From Conservapedia - Reading time: 2 min

The Lelantine War was the first recorded war involving all of Greece fought around (probably after) the time of Homer.

Reverend J. P. Mahaffy writes

"We are told, for example, that almost all Greece joined in a war between Chalcis and Eretria about the Lelantine plain—a war alluded to as contemporary by Theognis, and concerning which even Aristotle still preserved anecdotes. Historians have justly pointed out the inconceivability of all Greece being interested about some fields in Eubœa, and that the rivalry of the two towns concerning settlements at the mouth of the Euxine was the real cause, while a local dispute was the occasion, of the war. The passage into the Black Sea was always of vast importance, as even in Attic days the toll levied for passing Byzantium formed a considerable item of revenue; and it appears that the Greek trading cities supported Chalcis or Eretria according as pre-existing treaties secured to them protection or immunity from either party. Thus the Lelantine War, a name unknown to our ordinary compendiums of Greek history, was a great war of traders, and in Thucydides' opinion (i. 15) the only general struggle throughout historical Greece previous to his own day.
"These facts, as well as the innumerable speeches on commercial disputes left us by the orators, show that there was a strong trading instinct in the Greeks; and there were large portions of the community supported in this way; that it was, as now, the best avenue to wealth."[1]

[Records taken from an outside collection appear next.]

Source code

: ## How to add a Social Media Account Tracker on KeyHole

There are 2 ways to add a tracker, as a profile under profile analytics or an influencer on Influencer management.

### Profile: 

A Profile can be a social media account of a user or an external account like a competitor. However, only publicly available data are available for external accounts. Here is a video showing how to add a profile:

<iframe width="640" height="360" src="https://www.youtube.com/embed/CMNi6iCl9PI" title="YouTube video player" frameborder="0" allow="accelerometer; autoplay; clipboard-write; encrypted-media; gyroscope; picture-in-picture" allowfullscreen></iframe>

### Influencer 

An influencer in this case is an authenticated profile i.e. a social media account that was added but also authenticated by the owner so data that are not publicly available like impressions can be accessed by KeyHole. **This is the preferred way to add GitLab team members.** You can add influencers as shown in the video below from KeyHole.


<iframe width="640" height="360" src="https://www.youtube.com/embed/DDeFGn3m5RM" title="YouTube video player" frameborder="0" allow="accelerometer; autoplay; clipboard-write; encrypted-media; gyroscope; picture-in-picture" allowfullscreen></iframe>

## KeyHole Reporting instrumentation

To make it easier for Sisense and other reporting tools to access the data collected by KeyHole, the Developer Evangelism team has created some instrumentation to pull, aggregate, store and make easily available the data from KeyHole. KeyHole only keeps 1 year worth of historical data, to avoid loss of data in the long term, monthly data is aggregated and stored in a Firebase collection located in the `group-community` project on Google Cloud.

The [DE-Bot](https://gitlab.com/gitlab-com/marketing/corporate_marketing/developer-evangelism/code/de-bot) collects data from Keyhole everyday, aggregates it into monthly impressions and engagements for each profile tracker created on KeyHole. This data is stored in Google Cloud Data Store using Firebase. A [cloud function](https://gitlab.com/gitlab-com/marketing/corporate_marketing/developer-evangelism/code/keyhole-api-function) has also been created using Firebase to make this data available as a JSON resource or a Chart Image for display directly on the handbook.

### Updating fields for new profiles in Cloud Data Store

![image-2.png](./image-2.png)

Rufus B. Richardson disagrees that the Lelantine plain was not the object of the war adding,

"In the long period of prosperity before the Lelantine War, which made Chalcis and Eretria famous, a sad emerging into history, the two cities went hand in hand. This [Ernst] Curtius finds indicated by the name "Eubœic talent," supposing that had the cities been antagonistic the talent would have been named after one or the other of them. Perhaps they made a mistake in founding colonies conjointly or near together, as in Chalcidice. When the war broke out it is supposed to have been conducted with a bitterness which seems to have been born years before. It is not unlikely that colonial troubles had as much to do with the break as the rich plain between the two cities. The quarrel was fought out with the help of many allies on each side. The Greek world was divided into two hostile camps, a division which showed itself for centuries. Eretria was vanquished without losing her independence or her honorable standing...
"The date of the Lelantine War is shown by Curtius to have been the middle of the eighth century B.C."[2]


References[edit]

  1. Mahaffy, Rev. J. P. (1883). ‘’Social Life in Greece from Homer to Meander’’ (London: Macmillan), pp. 385-6
  2. Richardson, Rufus B. (1891). "Eretria: A historical sketch". Papers of the American School of Classical Studies at Athens, vol. 6, p. 61.